## TASK DETAILS
Only those lines in the data below from the line containing "(plot_black_and_white yes)" through the line containing "(mirror no)", both included, should be restated word for word.

## GIVEN RECORDS
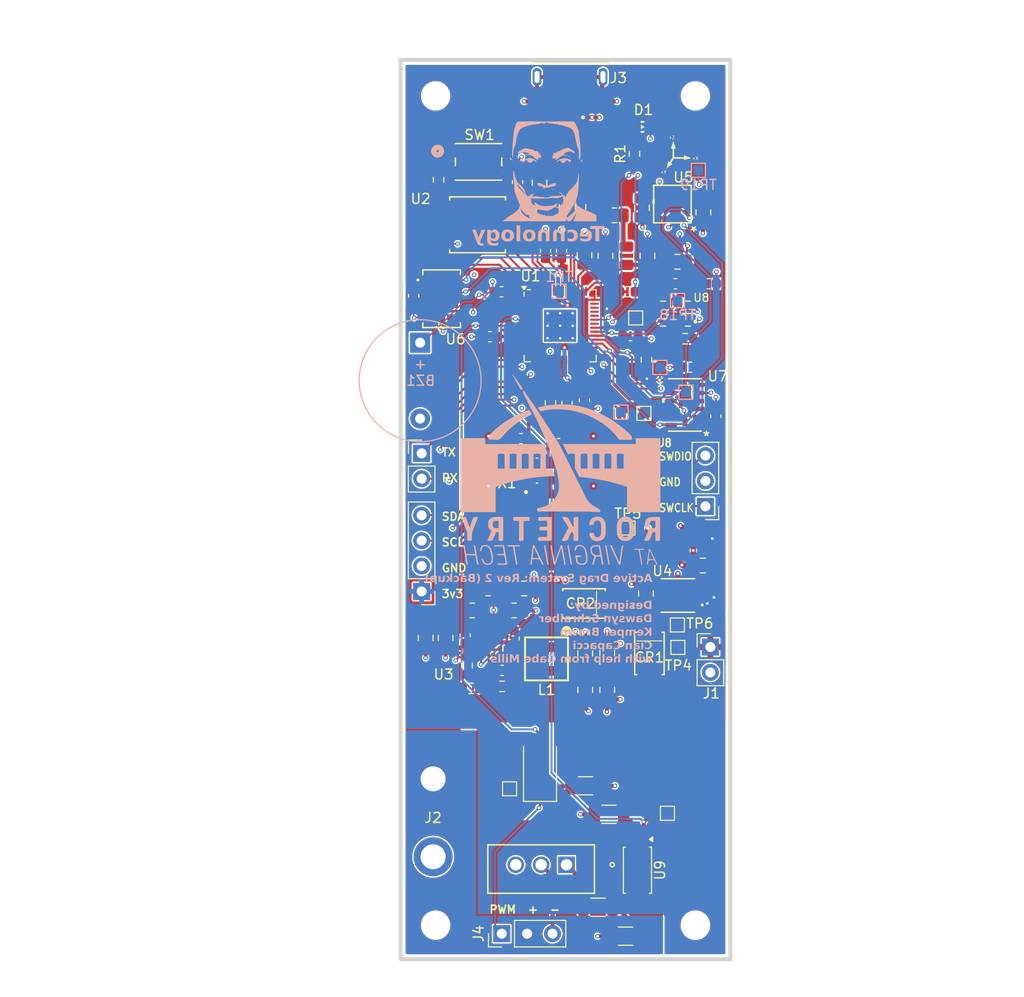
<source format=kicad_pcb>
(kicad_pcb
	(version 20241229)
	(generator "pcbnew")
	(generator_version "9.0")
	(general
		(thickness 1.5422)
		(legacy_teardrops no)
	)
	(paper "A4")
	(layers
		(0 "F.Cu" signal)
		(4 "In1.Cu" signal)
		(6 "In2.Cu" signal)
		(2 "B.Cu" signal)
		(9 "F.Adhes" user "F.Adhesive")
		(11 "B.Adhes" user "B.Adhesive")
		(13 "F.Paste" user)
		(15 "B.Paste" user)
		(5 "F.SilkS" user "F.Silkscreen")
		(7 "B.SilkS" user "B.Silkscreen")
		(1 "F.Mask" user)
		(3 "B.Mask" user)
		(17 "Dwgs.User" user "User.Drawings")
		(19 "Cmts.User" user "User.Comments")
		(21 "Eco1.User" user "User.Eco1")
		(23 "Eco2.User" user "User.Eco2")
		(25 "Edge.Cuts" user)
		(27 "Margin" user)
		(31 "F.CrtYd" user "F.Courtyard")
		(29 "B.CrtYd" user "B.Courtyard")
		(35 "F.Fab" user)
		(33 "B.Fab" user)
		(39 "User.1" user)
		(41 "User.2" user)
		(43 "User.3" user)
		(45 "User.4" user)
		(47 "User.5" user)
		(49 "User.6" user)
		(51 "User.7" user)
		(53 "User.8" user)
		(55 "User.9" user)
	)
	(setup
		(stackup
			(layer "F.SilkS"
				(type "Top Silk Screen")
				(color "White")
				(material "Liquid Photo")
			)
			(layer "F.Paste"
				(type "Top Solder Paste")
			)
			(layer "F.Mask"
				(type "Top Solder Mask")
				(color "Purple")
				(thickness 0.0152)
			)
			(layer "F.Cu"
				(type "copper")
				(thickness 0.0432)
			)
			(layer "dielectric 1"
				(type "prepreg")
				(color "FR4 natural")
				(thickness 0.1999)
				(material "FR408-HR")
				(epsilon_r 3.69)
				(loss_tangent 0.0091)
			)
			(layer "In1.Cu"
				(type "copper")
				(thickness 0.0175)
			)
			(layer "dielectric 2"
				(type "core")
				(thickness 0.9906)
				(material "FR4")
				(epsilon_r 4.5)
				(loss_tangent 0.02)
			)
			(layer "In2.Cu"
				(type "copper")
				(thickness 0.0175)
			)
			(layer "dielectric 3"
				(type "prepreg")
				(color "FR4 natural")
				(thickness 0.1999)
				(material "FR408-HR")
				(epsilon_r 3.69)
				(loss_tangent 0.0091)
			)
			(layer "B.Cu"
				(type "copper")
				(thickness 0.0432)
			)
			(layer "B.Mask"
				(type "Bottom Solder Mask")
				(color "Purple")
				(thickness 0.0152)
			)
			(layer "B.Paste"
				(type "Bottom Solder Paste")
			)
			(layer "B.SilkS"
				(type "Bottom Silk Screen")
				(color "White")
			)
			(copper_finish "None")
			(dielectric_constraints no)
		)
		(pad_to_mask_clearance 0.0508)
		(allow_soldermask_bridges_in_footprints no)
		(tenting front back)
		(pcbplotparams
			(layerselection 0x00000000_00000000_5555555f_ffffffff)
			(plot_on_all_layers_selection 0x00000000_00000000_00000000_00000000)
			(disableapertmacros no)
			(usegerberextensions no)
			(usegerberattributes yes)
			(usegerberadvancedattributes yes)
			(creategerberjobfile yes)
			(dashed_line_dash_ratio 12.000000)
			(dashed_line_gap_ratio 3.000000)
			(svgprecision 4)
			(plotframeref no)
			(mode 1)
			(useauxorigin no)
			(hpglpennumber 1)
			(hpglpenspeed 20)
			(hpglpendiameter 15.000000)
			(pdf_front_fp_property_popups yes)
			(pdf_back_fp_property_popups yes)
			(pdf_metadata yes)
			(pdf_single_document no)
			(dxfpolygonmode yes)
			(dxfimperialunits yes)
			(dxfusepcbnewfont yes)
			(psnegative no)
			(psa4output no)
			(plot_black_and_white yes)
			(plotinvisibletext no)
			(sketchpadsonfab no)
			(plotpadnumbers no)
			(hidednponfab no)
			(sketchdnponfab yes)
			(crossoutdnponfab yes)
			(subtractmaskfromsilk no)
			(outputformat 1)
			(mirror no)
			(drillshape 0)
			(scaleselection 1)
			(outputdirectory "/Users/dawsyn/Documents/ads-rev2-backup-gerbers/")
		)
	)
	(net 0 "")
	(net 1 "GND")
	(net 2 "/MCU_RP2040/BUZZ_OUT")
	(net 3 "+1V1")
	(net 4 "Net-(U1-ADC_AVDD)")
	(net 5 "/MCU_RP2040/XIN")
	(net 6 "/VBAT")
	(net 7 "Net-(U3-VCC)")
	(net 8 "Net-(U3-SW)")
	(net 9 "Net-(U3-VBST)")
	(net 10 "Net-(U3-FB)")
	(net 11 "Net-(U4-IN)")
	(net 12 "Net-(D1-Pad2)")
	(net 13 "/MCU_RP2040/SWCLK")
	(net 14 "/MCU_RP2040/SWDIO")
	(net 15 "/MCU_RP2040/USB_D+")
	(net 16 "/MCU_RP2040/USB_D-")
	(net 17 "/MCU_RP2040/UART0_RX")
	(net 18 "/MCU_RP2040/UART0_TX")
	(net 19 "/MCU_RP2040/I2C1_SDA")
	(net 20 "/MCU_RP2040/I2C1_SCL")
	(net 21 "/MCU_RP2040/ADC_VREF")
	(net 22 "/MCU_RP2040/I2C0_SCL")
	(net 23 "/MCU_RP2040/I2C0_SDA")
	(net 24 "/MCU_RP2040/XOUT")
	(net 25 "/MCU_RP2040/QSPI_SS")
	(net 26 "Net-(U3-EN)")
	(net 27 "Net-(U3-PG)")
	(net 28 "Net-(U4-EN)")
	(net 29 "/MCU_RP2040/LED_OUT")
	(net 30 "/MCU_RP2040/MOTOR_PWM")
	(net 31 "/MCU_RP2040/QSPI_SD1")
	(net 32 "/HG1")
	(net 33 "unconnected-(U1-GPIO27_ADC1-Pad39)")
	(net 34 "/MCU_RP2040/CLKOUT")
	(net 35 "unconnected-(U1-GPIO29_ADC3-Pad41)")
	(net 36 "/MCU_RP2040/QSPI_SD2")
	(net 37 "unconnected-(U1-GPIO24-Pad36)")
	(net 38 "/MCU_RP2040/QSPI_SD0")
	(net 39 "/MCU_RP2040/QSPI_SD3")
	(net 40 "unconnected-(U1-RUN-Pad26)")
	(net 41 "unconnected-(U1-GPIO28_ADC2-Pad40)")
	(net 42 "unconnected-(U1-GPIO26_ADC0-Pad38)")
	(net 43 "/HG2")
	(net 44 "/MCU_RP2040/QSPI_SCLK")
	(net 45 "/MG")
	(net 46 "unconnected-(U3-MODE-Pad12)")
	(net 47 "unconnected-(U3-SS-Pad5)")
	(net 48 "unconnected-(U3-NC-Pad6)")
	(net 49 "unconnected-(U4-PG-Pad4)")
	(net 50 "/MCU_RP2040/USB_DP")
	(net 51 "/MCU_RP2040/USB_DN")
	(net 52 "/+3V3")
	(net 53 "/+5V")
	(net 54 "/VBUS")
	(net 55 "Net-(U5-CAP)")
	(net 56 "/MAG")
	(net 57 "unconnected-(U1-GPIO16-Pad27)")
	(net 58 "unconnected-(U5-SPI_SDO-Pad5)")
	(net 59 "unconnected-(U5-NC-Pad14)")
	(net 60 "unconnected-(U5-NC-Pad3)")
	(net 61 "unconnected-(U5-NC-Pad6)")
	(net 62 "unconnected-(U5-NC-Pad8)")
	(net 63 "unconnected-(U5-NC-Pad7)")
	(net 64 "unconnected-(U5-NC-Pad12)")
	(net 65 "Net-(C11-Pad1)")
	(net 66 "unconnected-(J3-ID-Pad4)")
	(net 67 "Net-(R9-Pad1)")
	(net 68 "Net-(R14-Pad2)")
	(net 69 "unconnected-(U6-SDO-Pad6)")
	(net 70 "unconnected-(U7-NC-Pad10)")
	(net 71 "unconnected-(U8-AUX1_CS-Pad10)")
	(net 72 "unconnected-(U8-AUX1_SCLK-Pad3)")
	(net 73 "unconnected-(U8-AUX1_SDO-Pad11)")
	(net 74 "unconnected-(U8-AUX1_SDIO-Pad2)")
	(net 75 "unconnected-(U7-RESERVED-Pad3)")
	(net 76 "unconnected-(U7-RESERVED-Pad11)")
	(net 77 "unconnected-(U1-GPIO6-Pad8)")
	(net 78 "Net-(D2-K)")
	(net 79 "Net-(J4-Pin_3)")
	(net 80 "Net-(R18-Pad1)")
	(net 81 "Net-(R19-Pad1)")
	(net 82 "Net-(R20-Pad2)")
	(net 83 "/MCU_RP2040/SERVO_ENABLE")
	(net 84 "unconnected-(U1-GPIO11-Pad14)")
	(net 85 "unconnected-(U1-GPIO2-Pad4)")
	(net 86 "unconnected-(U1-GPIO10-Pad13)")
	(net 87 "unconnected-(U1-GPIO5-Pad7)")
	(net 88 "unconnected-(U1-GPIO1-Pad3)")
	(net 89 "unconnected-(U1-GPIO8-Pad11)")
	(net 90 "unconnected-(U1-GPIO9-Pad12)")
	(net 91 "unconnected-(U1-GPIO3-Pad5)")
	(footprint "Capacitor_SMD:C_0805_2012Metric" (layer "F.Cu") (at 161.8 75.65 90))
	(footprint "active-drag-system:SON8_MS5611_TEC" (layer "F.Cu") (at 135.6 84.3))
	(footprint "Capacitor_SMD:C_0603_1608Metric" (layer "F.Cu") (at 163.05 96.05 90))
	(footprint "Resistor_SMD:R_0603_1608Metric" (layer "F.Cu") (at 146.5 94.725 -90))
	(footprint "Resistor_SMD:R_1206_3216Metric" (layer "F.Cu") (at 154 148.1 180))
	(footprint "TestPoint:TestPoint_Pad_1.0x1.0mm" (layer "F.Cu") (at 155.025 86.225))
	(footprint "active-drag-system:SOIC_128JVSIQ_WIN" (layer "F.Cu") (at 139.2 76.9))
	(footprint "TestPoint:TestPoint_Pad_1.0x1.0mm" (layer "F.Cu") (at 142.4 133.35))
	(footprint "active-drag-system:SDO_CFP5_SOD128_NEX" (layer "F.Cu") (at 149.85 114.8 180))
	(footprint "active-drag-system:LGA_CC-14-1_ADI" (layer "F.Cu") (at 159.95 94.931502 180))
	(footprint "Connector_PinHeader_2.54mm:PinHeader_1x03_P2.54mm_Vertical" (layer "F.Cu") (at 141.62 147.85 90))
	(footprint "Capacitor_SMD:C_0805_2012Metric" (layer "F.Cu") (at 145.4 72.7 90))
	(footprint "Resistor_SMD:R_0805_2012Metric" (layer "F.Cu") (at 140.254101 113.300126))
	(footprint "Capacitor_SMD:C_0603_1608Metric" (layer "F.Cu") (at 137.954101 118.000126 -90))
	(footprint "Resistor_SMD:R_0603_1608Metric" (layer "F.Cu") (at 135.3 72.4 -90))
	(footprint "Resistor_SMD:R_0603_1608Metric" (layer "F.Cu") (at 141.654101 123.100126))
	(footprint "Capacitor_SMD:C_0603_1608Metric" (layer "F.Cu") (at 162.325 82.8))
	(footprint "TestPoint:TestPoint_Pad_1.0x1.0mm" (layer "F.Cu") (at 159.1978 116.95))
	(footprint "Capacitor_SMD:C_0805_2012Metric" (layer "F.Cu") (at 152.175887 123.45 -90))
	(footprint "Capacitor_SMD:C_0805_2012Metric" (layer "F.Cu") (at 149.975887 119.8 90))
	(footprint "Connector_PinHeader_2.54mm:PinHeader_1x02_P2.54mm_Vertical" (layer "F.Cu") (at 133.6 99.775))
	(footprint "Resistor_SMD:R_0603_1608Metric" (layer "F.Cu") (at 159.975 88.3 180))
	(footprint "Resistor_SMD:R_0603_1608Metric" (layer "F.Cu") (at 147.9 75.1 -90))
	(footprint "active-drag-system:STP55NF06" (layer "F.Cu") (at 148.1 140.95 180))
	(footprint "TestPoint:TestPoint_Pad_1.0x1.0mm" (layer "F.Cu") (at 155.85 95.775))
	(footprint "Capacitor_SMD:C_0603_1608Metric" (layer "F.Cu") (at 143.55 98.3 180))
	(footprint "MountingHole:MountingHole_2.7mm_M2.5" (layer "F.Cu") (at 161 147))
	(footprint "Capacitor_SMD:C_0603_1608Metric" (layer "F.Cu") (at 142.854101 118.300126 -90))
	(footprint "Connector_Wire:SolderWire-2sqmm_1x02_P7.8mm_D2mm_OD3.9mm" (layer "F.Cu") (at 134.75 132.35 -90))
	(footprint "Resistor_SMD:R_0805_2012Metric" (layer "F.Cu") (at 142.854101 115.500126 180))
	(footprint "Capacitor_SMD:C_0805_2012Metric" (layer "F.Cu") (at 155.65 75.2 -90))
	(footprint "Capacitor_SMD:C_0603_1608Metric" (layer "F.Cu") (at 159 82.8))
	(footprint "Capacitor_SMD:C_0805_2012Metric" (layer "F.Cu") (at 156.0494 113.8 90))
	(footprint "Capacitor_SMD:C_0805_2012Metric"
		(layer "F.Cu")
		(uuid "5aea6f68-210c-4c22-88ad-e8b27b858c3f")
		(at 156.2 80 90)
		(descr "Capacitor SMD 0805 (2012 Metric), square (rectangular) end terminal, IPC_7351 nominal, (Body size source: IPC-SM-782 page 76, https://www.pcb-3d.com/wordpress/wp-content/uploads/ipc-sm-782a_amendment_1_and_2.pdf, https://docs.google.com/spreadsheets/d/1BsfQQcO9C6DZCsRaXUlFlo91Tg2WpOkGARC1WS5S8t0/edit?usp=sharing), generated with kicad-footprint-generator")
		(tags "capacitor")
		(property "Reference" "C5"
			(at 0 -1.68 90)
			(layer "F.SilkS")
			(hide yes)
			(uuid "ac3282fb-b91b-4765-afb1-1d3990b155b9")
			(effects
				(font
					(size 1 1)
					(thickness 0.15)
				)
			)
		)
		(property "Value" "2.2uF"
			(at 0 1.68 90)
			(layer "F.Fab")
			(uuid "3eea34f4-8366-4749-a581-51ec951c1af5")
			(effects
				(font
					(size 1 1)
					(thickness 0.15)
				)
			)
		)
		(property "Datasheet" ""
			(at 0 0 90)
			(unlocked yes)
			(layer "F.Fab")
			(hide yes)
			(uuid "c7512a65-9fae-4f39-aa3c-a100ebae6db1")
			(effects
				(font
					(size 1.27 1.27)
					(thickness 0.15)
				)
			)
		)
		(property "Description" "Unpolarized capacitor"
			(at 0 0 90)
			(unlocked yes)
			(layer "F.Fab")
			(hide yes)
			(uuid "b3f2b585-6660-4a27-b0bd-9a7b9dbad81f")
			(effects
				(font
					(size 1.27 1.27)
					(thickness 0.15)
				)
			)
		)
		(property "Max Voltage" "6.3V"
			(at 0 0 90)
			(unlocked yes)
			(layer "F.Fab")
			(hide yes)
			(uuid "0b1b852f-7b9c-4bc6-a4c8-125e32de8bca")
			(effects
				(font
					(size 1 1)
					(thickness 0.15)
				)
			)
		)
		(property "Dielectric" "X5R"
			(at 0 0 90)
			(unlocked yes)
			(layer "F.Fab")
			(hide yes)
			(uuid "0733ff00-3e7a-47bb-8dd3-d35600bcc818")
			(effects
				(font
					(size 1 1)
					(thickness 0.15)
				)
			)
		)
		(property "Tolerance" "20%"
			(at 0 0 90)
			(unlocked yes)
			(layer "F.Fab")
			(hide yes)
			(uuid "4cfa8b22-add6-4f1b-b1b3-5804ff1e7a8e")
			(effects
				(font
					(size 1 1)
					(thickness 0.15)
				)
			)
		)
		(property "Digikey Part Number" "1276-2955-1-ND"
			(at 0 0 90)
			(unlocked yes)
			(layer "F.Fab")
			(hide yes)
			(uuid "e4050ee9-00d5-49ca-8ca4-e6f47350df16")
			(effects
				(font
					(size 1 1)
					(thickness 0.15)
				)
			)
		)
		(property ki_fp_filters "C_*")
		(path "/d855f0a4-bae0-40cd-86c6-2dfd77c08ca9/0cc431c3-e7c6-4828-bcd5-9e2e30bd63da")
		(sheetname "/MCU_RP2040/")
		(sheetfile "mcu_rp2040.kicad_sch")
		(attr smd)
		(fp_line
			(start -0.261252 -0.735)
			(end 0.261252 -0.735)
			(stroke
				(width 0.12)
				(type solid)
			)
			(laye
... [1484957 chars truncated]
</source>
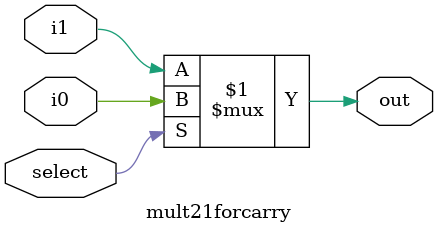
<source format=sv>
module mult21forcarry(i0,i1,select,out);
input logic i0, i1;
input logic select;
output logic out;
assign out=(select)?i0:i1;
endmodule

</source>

## EXPECTED ANSWER
			(plot_black_and_white yes)
			(plotinvisibletext no)
			(sketchpadsonfab no)
			(plotpadnumbers no)
			(hidednponfab no)
			(sketchdnponfab yes)
			(crossoutdnponfab yes)
			(subtractmaskfromsilk no)
			(outputformat 1)
			(mirror no)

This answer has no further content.